Moreover, the report was not relevant to the issue of whether Johnson & Johnson had notice of a problem with the product involved here or should have recalled or traced it. The Texas report involved extra fast setting plaster of Paris, a different product than that involved herein. Thus, if it put Johnson & Johnson on notice of anything, or if it imposed on Johnson & Johnson any post-sale duties, such related to a different product. Finally, it is difficult to see how the mere existence of a prior complaint goes to prove anything concerning whether Johnson & Johnson could have traced and/or recalled a defective product.
Furthermore, even with the limiting instruction and assuming that the report was probative and non-cumulative as to notice or post-sale duties, the clear possibility that the jury’s attention would be diverted by the report outweighs the value of the report. The jury might well have focused on the Texas report and the similarity between the code numbers it bore and the numbers on the product used on Mr. Rogers. The jury could easily have regarded this report as evidence of otherwise inexplicable “malfunctions” of Johnson & Johnson plaster of Paris, which would reinforce appellees’ theory that Mr. Rogers’ burns were also caused by such a malfunction and, therefore, by a presumably defective product. The jury should not have been presented with this option as the Texas report was not probative of anything regarding malfunctions of fast setting plaster of Paris under the circumstances involved in this case. Avoidance of this potential misuse of evidence of similar accidents and this type of diversion of the jury’s attention is precisely the rationale that underlies the limits on the admission of such evidence. These risks were clear*446ly present in this case and clearly outweighed the probative value of the Texas report, which was never established.
Since I find this error controlling, I would not address the remaining issues raised on appeal. I would find that the judgment against Johnson & Johnson should be reversed and the case remanded for a new trial.

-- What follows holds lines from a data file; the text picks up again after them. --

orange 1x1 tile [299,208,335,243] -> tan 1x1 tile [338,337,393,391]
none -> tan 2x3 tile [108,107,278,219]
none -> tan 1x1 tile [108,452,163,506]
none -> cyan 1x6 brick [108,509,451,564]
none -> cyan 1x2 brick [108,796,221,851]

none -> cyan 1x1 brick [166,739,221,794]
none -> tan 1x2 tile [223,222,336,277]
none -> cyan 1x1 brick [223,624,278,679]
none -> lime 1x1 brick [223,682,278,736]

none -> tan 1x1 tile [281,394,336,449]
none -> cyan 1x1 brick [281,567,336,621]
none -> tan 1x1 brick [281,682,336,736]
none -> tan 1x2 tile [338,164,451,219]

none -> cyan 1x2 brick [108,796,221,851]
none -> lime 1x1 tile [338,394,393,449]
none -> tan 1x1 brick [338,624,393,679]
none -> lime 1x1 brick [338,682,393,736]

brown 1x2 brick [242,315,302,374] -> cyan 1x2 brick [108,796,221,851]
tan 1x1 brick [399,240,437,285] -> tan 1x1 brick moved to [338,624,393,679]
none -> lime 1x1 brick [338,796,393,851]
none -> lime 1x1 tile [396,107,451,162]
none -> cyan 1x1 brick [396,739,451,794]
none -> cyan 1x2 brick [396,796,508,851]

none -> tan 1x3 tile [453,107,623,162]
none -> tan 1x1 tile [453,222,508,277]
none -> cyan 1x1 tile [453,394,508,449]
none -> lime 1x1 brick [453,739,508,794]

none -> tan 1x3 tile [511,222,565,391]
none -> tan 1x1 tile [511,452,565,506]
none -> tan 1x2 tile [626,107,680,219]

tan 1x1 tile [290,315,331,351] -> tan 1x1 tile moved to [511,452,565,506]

. The majority states that appellant never objected to the use of the Texas report by counsel for appellees in his closing arguments and that this objection is, therefore, waived. I strongly disagree. Appellant preserved its objection to the admission of this evidence throughout the trial, arguing its objection at every opportunity and reiterating it in post-trial motions. To suggest that it was waived because not raised again in response to closing arguments is untenable. Appellant had already objected to the evidence and the trial court was clearly informed of appellant’s position on the issue. In any event, appellant makes a point of the use of the Texas report in appellees’ counsel’s closing argument only to indicate how prejudicial the admission of the report actually was in the context of this trial. The error alleged was the admission of the evidence by the trial court, not the use of it by appellees’ counsel, and appellant’s objection to this error was fully preserved.